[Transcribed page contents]
▼▼▼

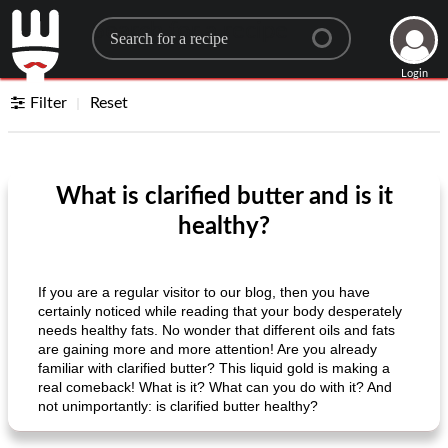
Search for a recipe
Login
Filter
Reset
What is clarified butter and is it
healthy?
If you are a regular visitor to our blog, then you have
certainly noticed while reading that your body desperately
needs healthy fats. No wonder that different oils and fats
are gaining more and more attention! Are you already
familiar with clarified butter? This liquid gold is making a
real comeback! What is it? What can you do with it? And
not unimportantly: is clarified butter healthy?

▲▲▲

Once you find the string "with" in a line of the records, copy that line.

Result for this exercise »
familiar with clarified butter? This liquid gold is making a
real comeback! What is it? What can you do with it? And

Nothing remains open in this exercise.